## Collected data
=-=-=
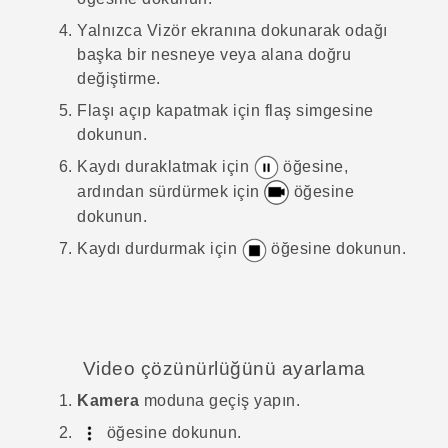
Yalnızca Vizör ekranına dokunarak odağı
başka bir nesneye veya alana doğru
değiştirme.
Flaşı açıp kapatmak için flaş simgesine
dokunun.
Kaydı duraklatmak için
öğesine,
ardından sürdürmek için
öğesine
dokunun.
Kaydı durdurmak için
öğesine dokunun.
Video çözünürlüğünü ayarlama
Kamera
moduna geçiş yapın.
öğesine dokunun.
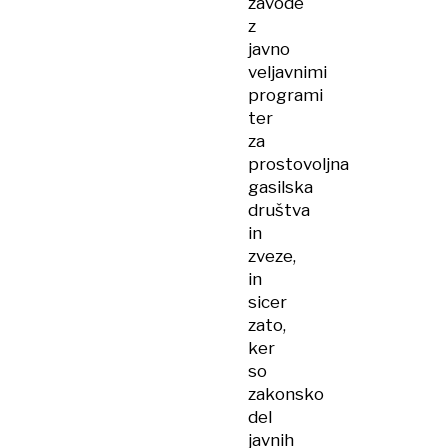
zavode
z
javno
veljavnimi
programi
ter
za
prostovoljna
gasilska
društva
in
zveze,
in
sicer
zato,
ker
so
zakonsko
del
javnih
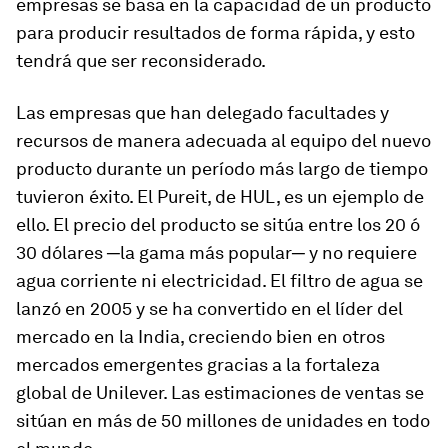
empresas se basa en la capacidad de un producto
para producir resultados de forma rápida, y esto
tendrá que ser reconsiderado.
Las empresas que han delegado facultades y
recursos de manera adecuada al equipo del nuevo
producto durante un período más largo de tiempo
tuvieron éxito. El Pureit, de HUL, es un ejemplo de
ello. El precio del producto se sitúa entre los 20 ó
30 dólares ─la gama más popular─ y no requiere
agua corriente ni electricidad. El filtro de agua se
lanzó en 2005 y se ha convertido en el líder del
mercado en la India, creciendo bien en otros
mercados emergentes gracias a la fortaleza
global de Unilever. Las estimaciones de ventas se
sitúan en más de 50 millones de unidades en todo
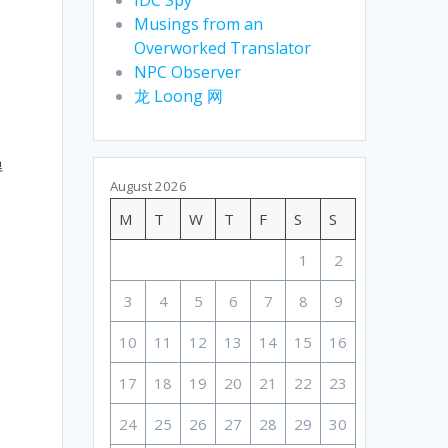
Musings from an
Overworked Translator
NPC Observer
龙 Loong 网
得
August 2026
M
T
W
T
F
S
S
1
2
，
3
4
5
6
7
8
9
10
11
12
13
14
15
16
17
18
19
20
21
22
23
24
25
26
27
28
29
30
=-=-=
## INSTRUCTION
All that is wanted is the line with "August 2026" and every later line in the entries, reproduced exactly.

## ANSWER FOR THIS EXERCISE
August 2026
M
T
W
T
F
S
S
1
2
，
3
4
5
6
7
8
9
10
11
12
13
14
15
16
17
18
19
20
21
22
23
24
25
26
27
28
29
30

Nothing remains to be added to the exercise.